● **WORK ORDER**:
Transcribe all of the records word for word, but omit the pictures.

=== EXERCISE INPUT ===

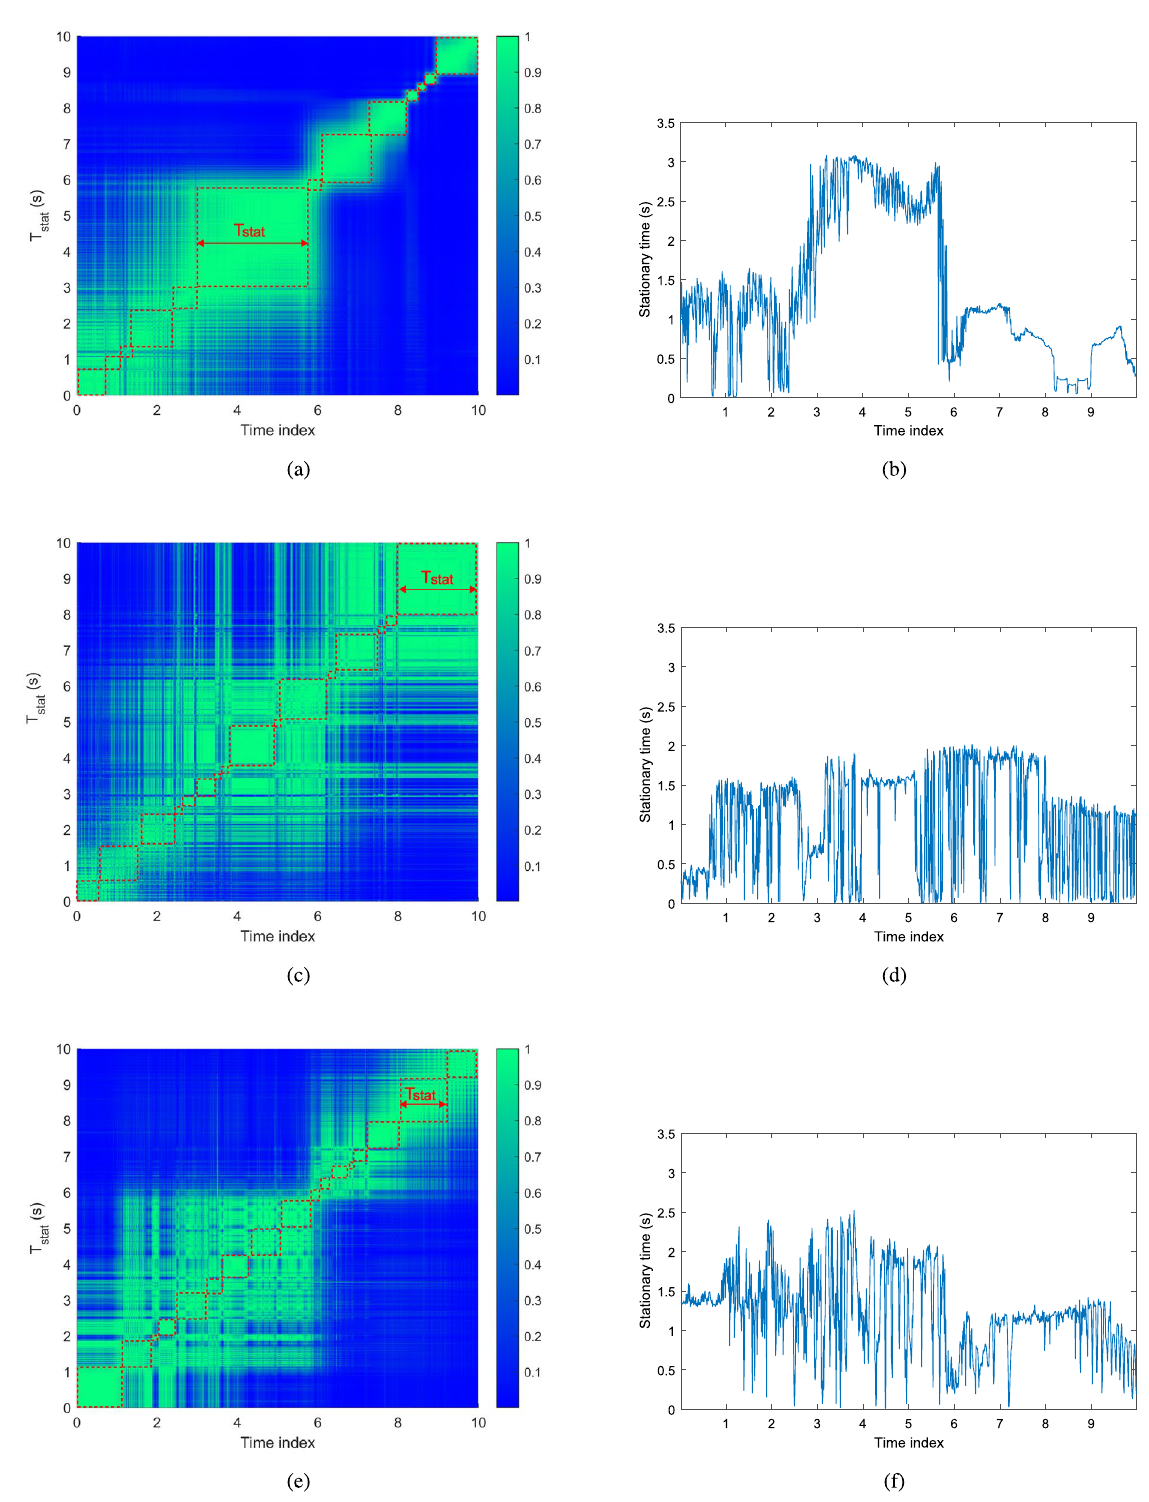
Figure 2. Collinearity in time and stationary time for the measurements. ( a , b ) Iron bridge. ( c , d ) Soundproof wall. ( e , f ) Roadside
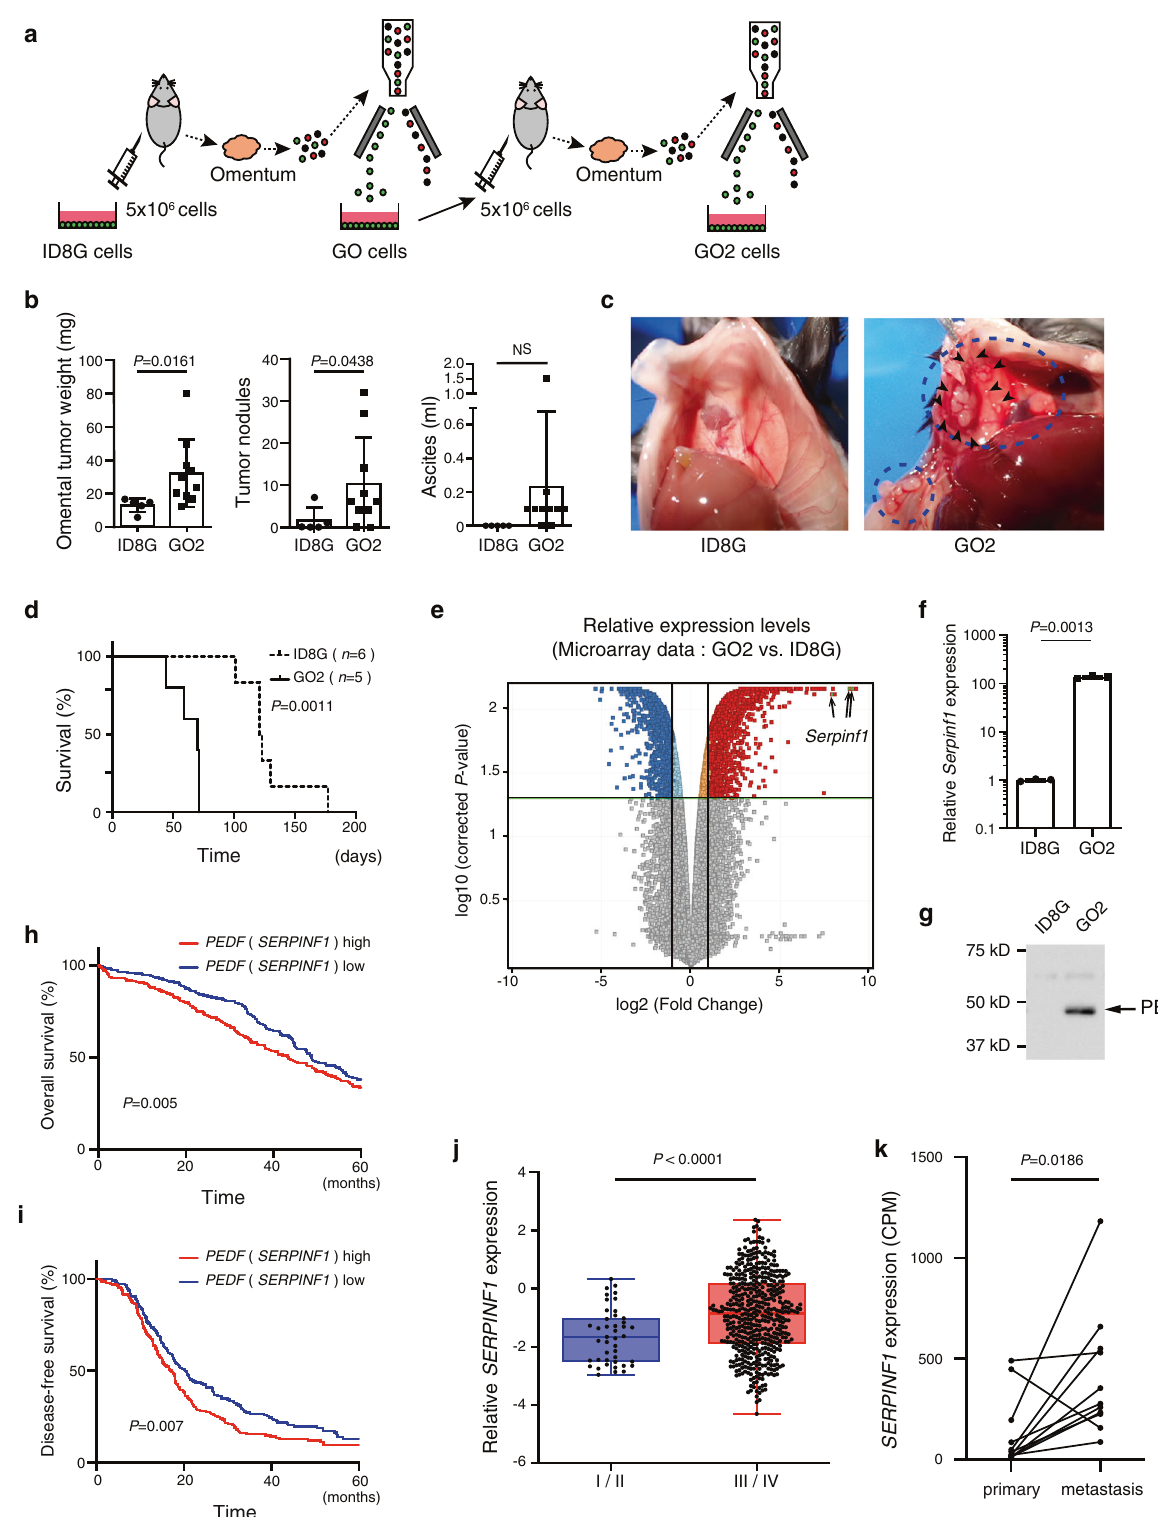
PEDF promotes peritoneal dissemination of both mouse and human OC cells . To clarify the role of PEDF expression in intraperitoneal dissemination of OC, we stably infected ID8G cells with a retrovirus that encodes mouse PEDF (ID8G-PEDF cells) or with corresponding empty vector (ID8G-EV cells). The abundance of PEDF mRNA and secretion of PEDF protein were increased in ID8G-PEDF cells compared with ID8G-EV cells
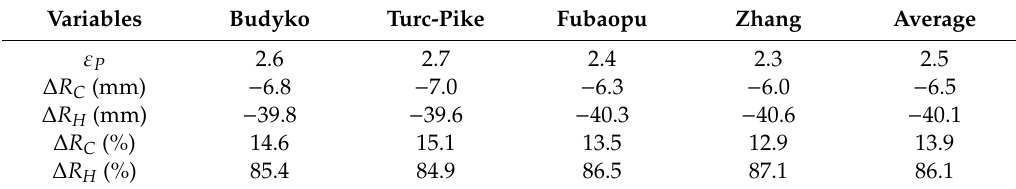
Table 5. Separating the effects of climate change and human activities by climate elasticity method. Variables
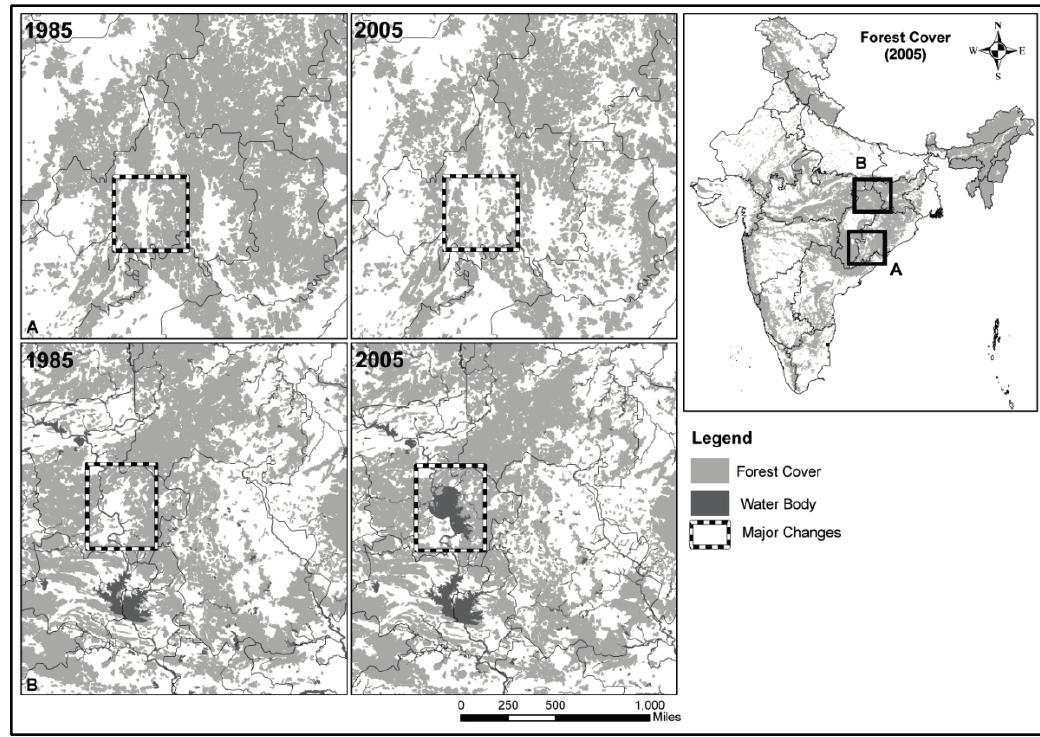
Figure 6. Loss of forest cover in central India during 1985 – 2005.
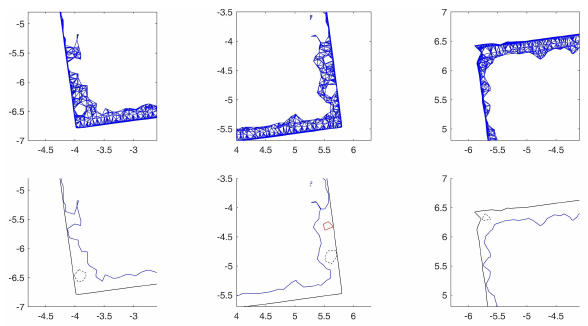
Figure 10: Details of the smaller polygonal chains with relative portions of the Delaunay triangulation.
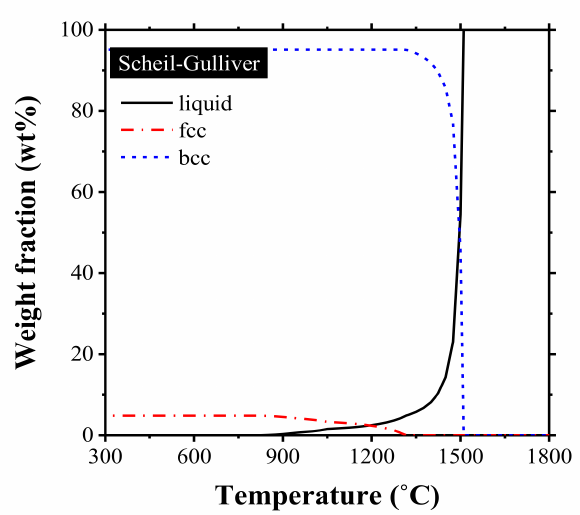
Figure 3. SEM images of specimen that ruptured at the HAZ. Specimen was prepared using a laser power of 4 kW and a welding speed of 10 m/min using a 450-mm focusing optic system: magnification is ( a ) 1000 × and ( b ) 5000 × .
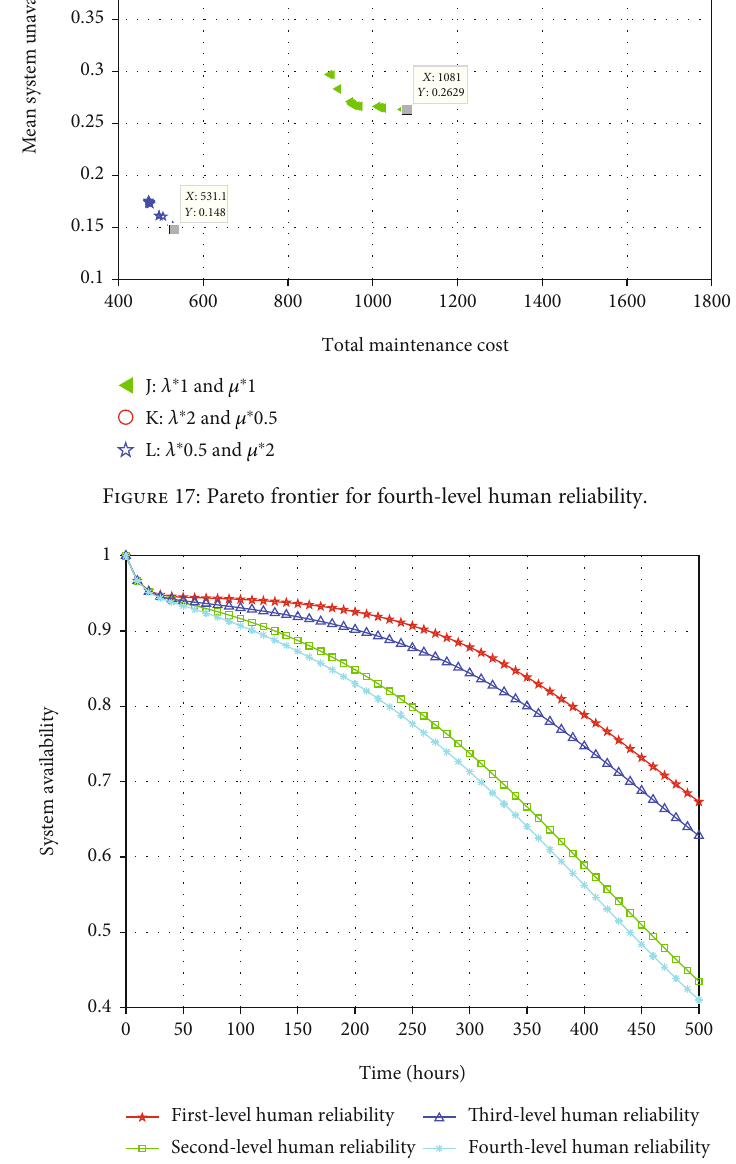
Figure 18: System availability trajectory with failure and repair rates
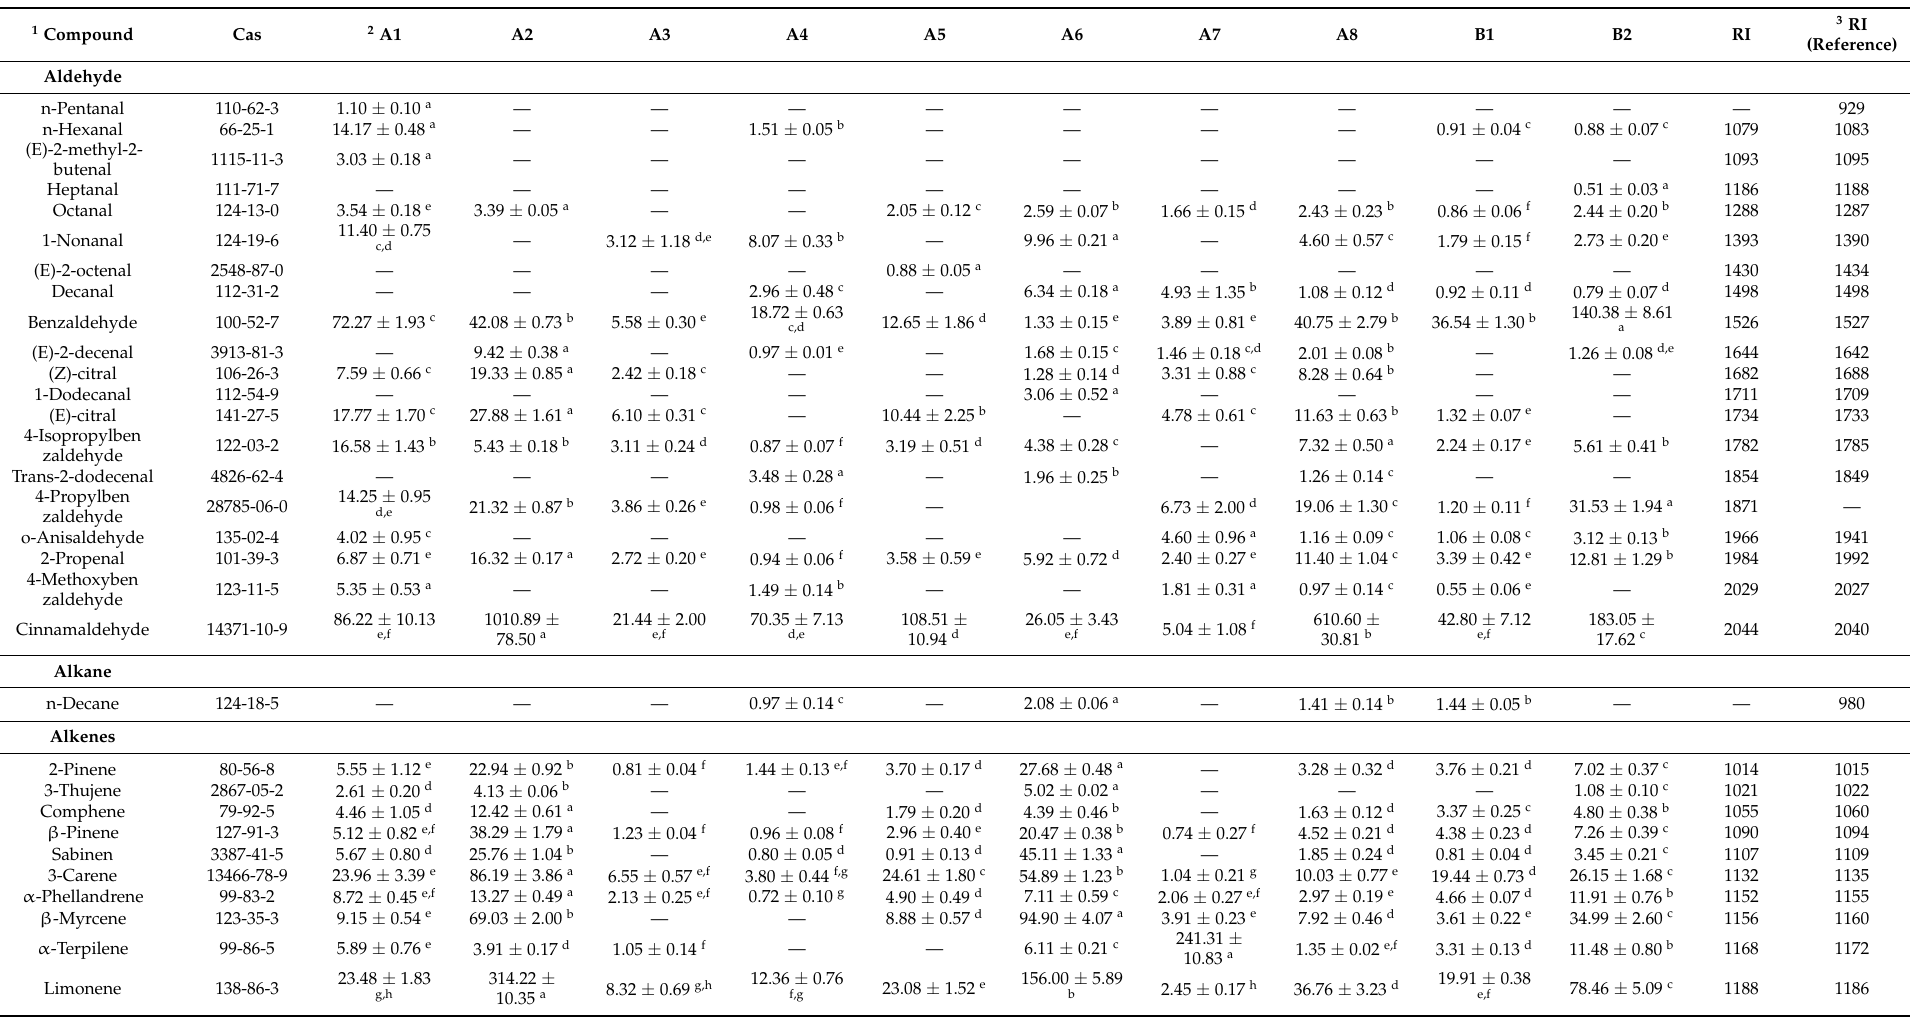
Table 3. Identification and quantification of volatile compounds in each group ( µ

===

● **RESULT FOR THIS EXERCISE**:
Figure 2. Collinearity in time and stationary time for the measurements. ( a , b ) Iron bridge. ( c , d ) Soundproof wall. ( e , f ) Roadside
PEDF promotes peritoneal dissemination of both mouse and human OC cells . To clarify the role of PEDF expression in intraperitoneal dissemination of OC, we stably infected ID8G cells with a retrovirus that encodes mouse PEDF (ID8G-PEDF cells) or with corresponding empty vector (ID8G-EV cells). The abundance of PEDF mRNA and secretion of PEDF protein were increased in ID8G-PEDF cells compared with ID8G-EV cells
Table 5. Separating the effects of climate change and human activities by climate elasticity method. Variables
Figure 6. Loss of forest cover in central India during 1985 – 2005.
Figure 10: Details of the smaller polygonal chains with relative portions of the Delaunay triangulation.
Figure 3. SEM images of specimen that ruptured at the HAZ. Specimen was prepared using a laser power of 4 kW and a welding speed of 10 m/min using a 450-mm focusing optic system: magnification is ( a ) 1000 × and ( b ) 5000 × .
Figure 18: System availability trajectory with failure and repair rates
Table 3. Identification and quantification of volatile compounds in each group ( µ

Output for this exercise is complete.